What began in 2009 when the AHF filed a number of official complaints with Cal/OSHA over TIM films, spawned formal hearings in February and April of 2013. TIM said in a statement that this forced the agency to act as a policing agent against the adult entertainment industry, ultimately wasting U.S. tax dollars through mandatory spending.
"We're not just a company being attacked but a culture — one that believes the sex of HIV positive men should be open, celebrated, and embraced as we enter a new era where HIV is no longer looked down upon as a death sentence,” TIM owner and founder Paul Morris, said.
"Having the fines lowered by a total of nearly two-thirds is a very significant win for us," TIM attorney Karen Tynan, said.
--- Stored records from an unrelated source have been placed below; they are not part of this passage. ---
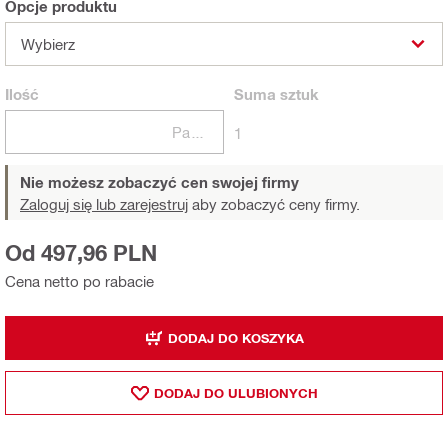
Opcje produktu
Wybierz
Ilość
Suma
sztuk
Paczki
1
Nie możesz zobaczyć cen swojej firmy
Zaloguj się lub zarejestruj
aby zobaczyć ceny firmy.
Od 497,96 PLN
Cena netto po rabacie
DODAJ DO KOSZYKA
DODAJ DO ULUBIONYCH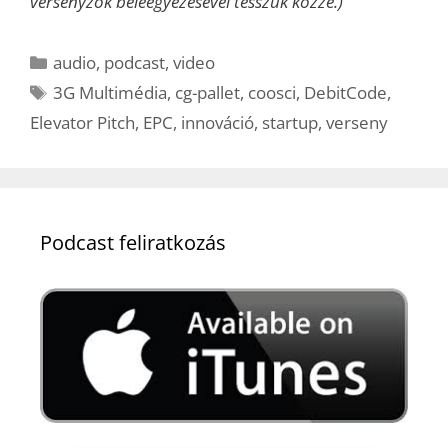
versenyzők beleegyezésével tesszük közzé.)
Kategória
audio
,
podcast
,
video
Címkék
3G Multimédia
,
cg-pallet
,
coosci
,
DebitCode
,
Elevator Pitch
,
EPC
,
innováció
,
startup
,
verseny
Podcast feliratkozás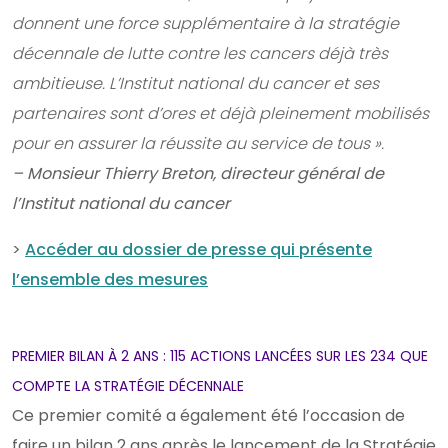
donnent une force supplémentaire à la stratégie
décennale de lutte contre les cancers déjà très
ambitieuse. L’Institut national du cancer et ses
partenaires sont d’ores et déjà pleinement mobilisés
pour en assurer la réussite au service de tous ».
– Monsieur Thierry Breton, directeur général de
l’Institut national du cancer
>
Accéder au dossier de presse qui présente
l’ensemble des mesures
PREMIER BILAN À 2 ANS : 115 ACTIONS LANCÉES SUR LES 234 QUE
COMPTE LA STRATÉGIE DÉCENNALE
Ce premier comité a également été l’occasion de
faire un bilan 2 ans après le lancement de la Stratégie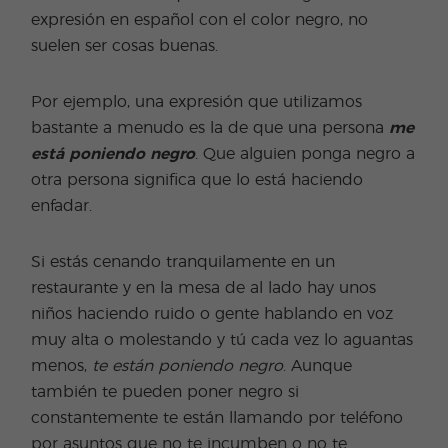
expresión en español con el color negro, no
suelen ser cosas buenas.
Por ejemplo, una expresión que utilizamos
bastante a menudo es la de que una persona
me
está poniendo negro
. Que alguien ponga negro a
otra persona significa que lo está haciendo
enfadar.
Si estás cenando tranquilamente en un
restaurante y en la mesa de al lado hay unos
niños haciendo ruido o gente hablando en voz
muy alta o molestando y tú cada vez lo aguantas
menos,
te están poniendo negro
. Aunque
también te pueden poner negro si
constantemente te están llamando por teléfono
por asuntos que no te incumben o no te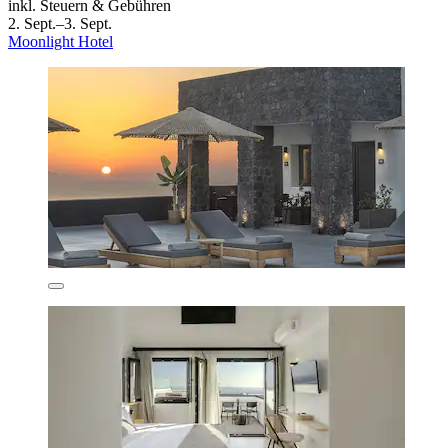
inkl. Steuern & Gebühren
2. Sept.–3. Sept.
Moonlight Hotel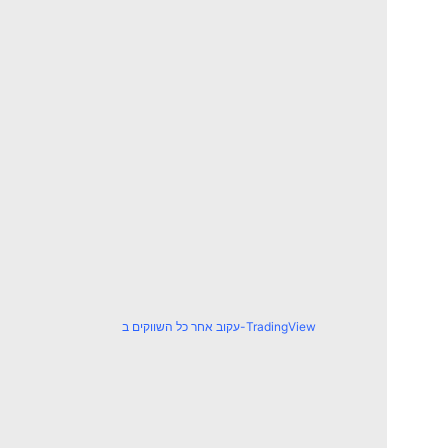
עקוב אחר כל השווקים ב-TradingView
She added, “We will be appealing the decision with a Petition for Reconsideration on the grounds that the decision was unsupported by the facts." TIM maintained that among the issues regarding the sufficiency of evidence: Cal/OSHA’s star witness was a disgruntled former employee who had been terminated in 2010 and their medical expert was an osteopath who last treated communicable diseases almost twenty years ago. At issue was the 2009 film directed by Morris. TIM said the video pushes the envelope, taking porn into taboo regions of the forbidden and depraved. In a bold and unprecedented experiment, one young man voluntarily takes a gallon of semen up his ass.
"We watched the video over and over and over. Then we watched it in slow motion, reverse, and paused it on almost every frame,” TIM General Manager Matt Mason, said, who testified for almost a day and a half and withstood hours of cross examination by Cal/OSHA attorney Kathryn Woods. "The state prosecutors took special interest in the turkey baster and the liquid fun in that scene."
According to Tynan, "The regulations that Cal/OSHA is imposing on the adult industry were originally intended for hospitals, nursing homes, and funeral homes, and require gloves, goggles, and every imaginable impermeable material to be used during sex. It's ludicrous, and we're appealing."
But in an AHF press release, President Michael Weinstein applauded the decision. “For the first time ever in California, Cal/OSHA’s Appeals Board has, in a formal trial of an appeal of several safety violations lodged against a California adult film company, overruled the appeal and upheld the citations and fines originally issued to Treasure Island Media for its condom-less porn productions.
“Treasure Island has been quite outspoken in its opposition to condom use in the company’s films. That is partly why we filed workplace health and safety complaints with Cal/OSHA: to press for the enforcement of existing state and local workplace regulatory guidelines which require the use of condoms in their—and all—adult films produced in California. After Treasure Island took its OSHA case to trial, claiming that the performers in their films were independent contractors and that the section of the regulations regarding Bloodborne Pathogens did not apply to the adult film industry, the court sustained Cal/OSHA’s citations after testimony and evidence were presented. This ruling is a milestone for workplace safety in California, and the first time OSHA has had the opportunity to weigh in so clearly and forcefully on workplace safety on adult film sets.”